John Keats (1795–1821). On Melancholy. Autograph manuscript. One leaf only. Hampstead, between 26 April and 18 May 1819. Robert H. Taylor, Class of 1930

This manuscript by Keats preserves the opening stanzas from “On Melancholy,” one of the five “summer odes” that he composed during a period of intense creativity inspired by his beloved neighbor, Fanny Brawne. Brought to America in 1820 by Keats’s brother George, the literary relic then passed through several private collections. A matching sheet from this early version, bearing the third stanza, is in New York Public Library’s Berg Collection.

Percy Bysshe Shelley (1792–1822). Miscellaneous Poems. London: W. Benbow, 1826. Robert H. Taylor, Class of 1930.

Late in life the poet Robert Browning (1812–1889) inscribed this book’s inner front cover, quoting from Shelley’s “Lament” (1821):

This book was given to me, probably as soon as published, by my cousin J[ames] S[ilverthorn]. The foolish markings and still more foolish scribblings show the impression made on a boy by this first specimen of Shelley’s poetry.

-Robert Browning, June 2, 1878. “O world, O life, O time!”

Elizabeth Barrett Browning (1806–1861). Aurora Leigh. London: Chapman and Hall, 1857. Robert H. Taylor, Class of 1930.

Written in Florence in the decade following Elizabeth Barrett Browning’s elopement with Robert Browning, this innovative “novel in verse” tells the first-person story of an independent woman pursuing a career as a writer in Florence. Princeton’s copy consists of proof sheets prepared for the second London edition in October 1856, with corrections jotted by Robert Browning and the author’s inscription authorizing Charles S. Francis to print a New York edition.

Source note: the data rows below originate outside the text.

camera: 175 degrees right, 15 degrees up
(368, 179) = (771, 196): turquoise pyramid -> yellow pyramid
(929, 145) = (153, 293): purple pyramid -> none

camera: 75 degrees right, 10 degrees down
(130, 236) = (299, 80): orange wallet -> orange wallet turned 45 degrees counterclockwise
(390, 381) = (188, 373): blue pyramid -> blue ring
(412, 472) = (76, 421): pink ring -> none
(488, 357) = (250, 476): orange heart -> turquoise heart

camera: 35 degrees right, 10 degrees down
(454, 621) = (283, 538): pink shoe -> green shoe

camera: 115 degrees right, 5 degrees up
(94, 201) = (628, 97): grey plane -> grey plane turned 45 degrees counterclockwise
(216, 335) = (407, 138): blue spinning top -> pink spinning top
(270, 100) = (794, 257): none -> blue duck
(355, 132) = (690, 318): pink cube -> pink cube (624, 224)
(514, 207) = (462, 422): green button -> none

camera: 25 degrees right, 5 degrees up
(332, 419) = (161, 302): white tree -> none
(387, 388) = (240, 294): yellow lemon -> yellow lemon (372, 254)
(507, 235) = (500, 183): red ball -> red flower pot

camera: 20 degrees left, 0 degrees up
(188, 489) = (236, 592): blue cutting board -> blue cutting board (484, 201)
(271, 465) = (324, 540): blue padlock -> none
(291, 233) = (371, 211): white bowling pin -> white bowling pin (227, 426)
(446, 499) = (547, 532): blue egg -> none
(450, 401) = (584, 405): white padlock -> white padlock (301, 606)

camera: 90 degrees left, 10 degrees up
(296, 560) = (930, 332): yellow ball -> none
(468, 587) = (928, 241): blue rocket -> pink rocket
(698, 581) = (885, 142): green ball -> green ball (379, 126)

Elizabeth Barrett Browning’s slant-topped mahogany writing desk. (England, ca. 1840). Peter N. Heydon, Class of 1962.

Browning wrote Aurora Leigh on this desk while residing in a fifteenth-century palazzo in Florence, the subject of her poem “Casa Guidi Windows” (1851). Auctioned by Sotheby’s in 1913 after the death of the author’s son “Pen” Browning, the desk and the Brownings’ silver tea kettle were purchased by the British writer Florence Barclay. Both artifacts were presented to Princeton by Peter S. Heydon, founding president of the Browning Institute.

After George Mignaty (1824–1895). Salon at Casa Guidi, 1861 (copy by David H. Lowrey). Oil on canvas, [ca. 1980]. Peter N. Heydon, Class of 1962.

Commissioned by Robert Browning in July 1861, just days after Elizabeth Barrett Browning’s death at age 55, the original Salon at Casa Guidi, 1861 painted by George Mignaty (1824–1895) recorded the appearance of the room in which Aurora Leigh was written. In this replica, the author’s cluttered writing desk (exhibited below) appears front and center. Mignaty’s original painting is preserved at Mills College Library in Oakland, California.